(Beginning of Record excerpts)
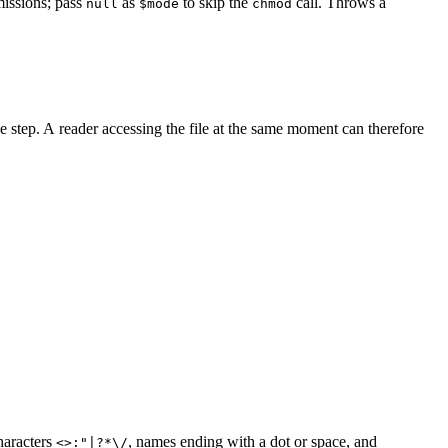
rmissions; pass
as
to skip the
call. Throws a
null
$mode
chmod
ngle step. A reader accessing the file at the same moment can therefore
characters
, names ending with a dot or space, and
<>:"|?*\/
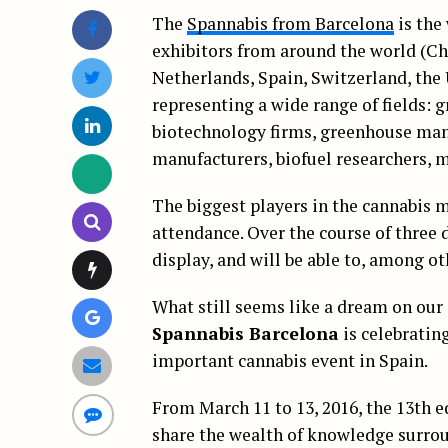
The
Spannabis from Barcelona
is the 
exhibitors from around the world (Ch
Netherlands, Spain, Switzerland, the
representing a wide range of fields: g
biotechnology firms, greenhouse man
manufacturers, biofuel researchers, m
The biggest players in the cannabis m
attendance. Over the course of three 
display, and will be able to, among o
What still seems like a dream on our s
Spannabis Barcelona
is celebratin
important cannabis event in Spain.
From March 11 to 13, 2016, the 13th e
share the wealth of knowledge surrou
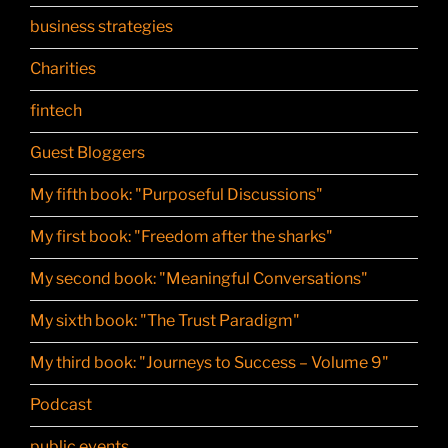
business strategies
Charities
fintech
Guest Bloggers
My fifth book: "Purposeful Discussions"
My first book: "Freedom after the sharks"
My second book: "Meaningful Conversations"
My sixth book: "The Trust Paradigm"
My third book: "Journeys to Success – Volume 9"
Podcast
public events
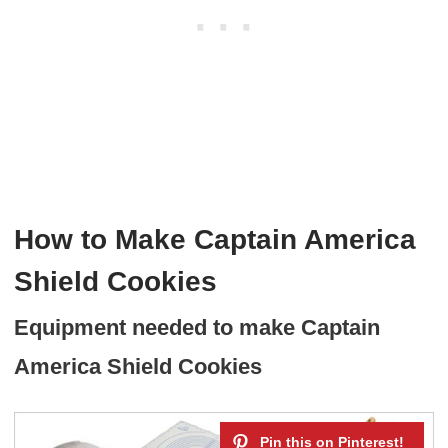
How to Make Captain America
Shield Cookies
Equipment needed to make Captain
America Shield Cookies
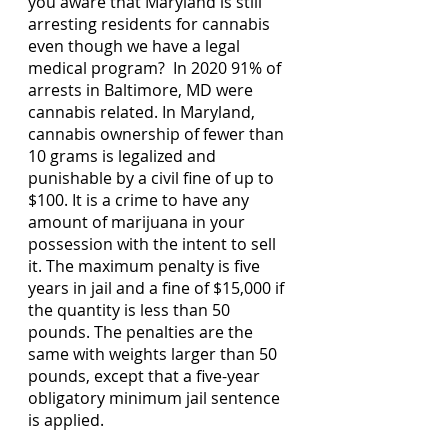
you aware that Maryland is still 
arresting residents for cannabis 
even though we have a legal 
medical program?  In 2020 91% of 
arrests in Baltimore, MD were 
cannabis related. In Maryland, 
cannabis ownership of fewer than 
10 grams is legalized and 
punishable by a civil fine of up to 
$100. It is a crime to have any 
amount of marijuana in your 
possession with the intent to sell 
it. The maximum penalty is five 
years in jail and a fine of $15,000 if 
the quantity is less than 50 
pounds. The penalties are the 
same with weights larger than 50 
pounds, except that a five-year 
obligatory minimum jail sentence 
is applied.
(End of Record excerpts)
→ **Request**: Copy the lines above exactly and exclude every image.

→ **Exercise output**:
rmissions; pass
as
to skip the
call. Throws a
null
$mode
chmod
ngle step. A reader accessing the file at the same moment can therefore
characters
, names ending with a dot or space, and
<>:"|?*\/
The
Spannabis from Barcelona
is the 
exhibitors from around the world (Ch
Netherlands, Spain, Switzerland, the
representing a wide range of fields: g
biotechnology firms, greenhouse man
manufacturers, biofuel researchers, m
The biggest players in the cannabis m
attendance. Over the course of three 
display, and will be able to, among o
What still seems like a dream on our s
Spannabis Barcelona
is celebratin
important cannabis event in Spain.
From March 11 to 13, 2016, the 13th e
share the wealth of knowledge surrou
business strategies
Charities
fintech
Guest Bloggers
My fifth book: "Purposeful Discussions"
My first book: "Freedom after the sharks"
My second book: "Meaningful Conversations"
My sixth book: "The Trust Paradigm"
My third book: "Journeys to Success – Volume 9"
Podcast
public events
How to Make Captain America
Shield Cookies
Equipment needed to make Captain
America Shield Cookies
you aware that Maryland is still 
arresting residents for cannabis 
even though we have a legal 
medical program?  In 2020 91% of 
arrests in Baltimore, MD were 
cannabis related. In Maryland, 
cannabis ownership of fewer than 
10 grams is legalized and 
punishable by a civil fine of up to 
$100. It is a crime to have any 
amount of marijuana in your 
possession with the intent to sell 
it. The maximum penalty is five 
years in jail and a fine of $15,000 if 
the quantity is less than 50 
pounds. The penalties are the 
same with weights larger than 50 
pounds, except that a five-year 
obligatory minimum jail sentence 
is applied.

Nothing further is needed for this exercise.